During my time at university, I took a year in industry as a trainee at Rutland Water Nature Reserve, this involved working with the habitat teams to help manage the vastly different habitats on the reserve, as well as working with the projects team to undertake a range of wildlife surveys from bird ringing to WeBs. I also worked on the osprey project, in the visitor centre and with the volunteer coordinator. The year as a trainee gave me a full induction into every aspect of U.K wildlife conservation and really gave me the knowledge and skills to pursue a career in conservation, it also ignited my passion for ornithology and bird watching.
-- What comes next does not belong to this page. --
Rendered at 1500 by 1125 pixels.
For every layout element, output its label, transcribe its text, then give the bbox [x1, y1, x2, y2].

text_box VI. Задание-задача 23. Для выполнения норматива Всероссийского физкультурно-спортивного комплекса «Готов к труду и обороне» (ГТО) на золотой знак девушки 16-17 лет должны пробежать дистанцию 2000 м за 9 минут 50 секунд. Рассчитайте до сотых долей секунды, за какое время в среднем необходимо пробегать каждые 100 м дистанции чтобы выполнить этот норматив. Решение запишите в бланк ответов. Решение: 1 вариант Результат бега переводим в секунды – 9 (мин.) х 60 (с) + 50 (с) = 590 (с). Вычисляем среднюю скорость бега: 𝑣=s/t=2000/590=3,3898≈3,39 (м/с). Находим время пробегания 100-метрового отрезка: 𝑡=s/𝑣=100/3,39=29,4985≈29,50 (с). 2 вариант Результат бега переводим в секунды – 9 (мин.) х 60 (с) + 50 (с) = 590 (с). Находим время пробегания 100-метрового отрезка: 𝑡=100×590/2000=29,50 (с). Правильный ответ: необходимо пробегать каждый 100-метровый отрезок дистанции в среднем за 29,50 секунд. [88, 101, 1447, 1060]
After university I gained a six-month role working on the RSPB Stone-Curlew Recovery Project in Salisbury, here I learnt how to communicate with a range of different audiences from farmers to the general public, allowing me to share my passion, as well as getting to monitor a charismatic U.K. species. I then went on to study an MSc in Endangered Species Recovery and Conservation; my dissertation focused on studying hedgehogs in Malawi, which later developed into my own research project and internship with Conservation Research Africa.
In 2018 I became the Osprey Project Officer at Rutland Water – a seasonal role I had aspired to since I started volunteering there. This gave me the hands-on experience of running a well-developed reintroduction project from social media to nest monitoring. I currently work for APEM, an environmental consultancy, on the ornithology team making good use of my bird knowledge and scientific skills.
Having travelled with the Osprey Leadership Foundation to The Gambia, I have seen first-hand the amazing work they have started out there, I feel very privileged to have been selected as one of the stars of the future. I’m lucky enough to have developed a range of skills and experiences over my career and hope that in the future I can devote this to a hands-on conservation project or wildlife reintroduction program.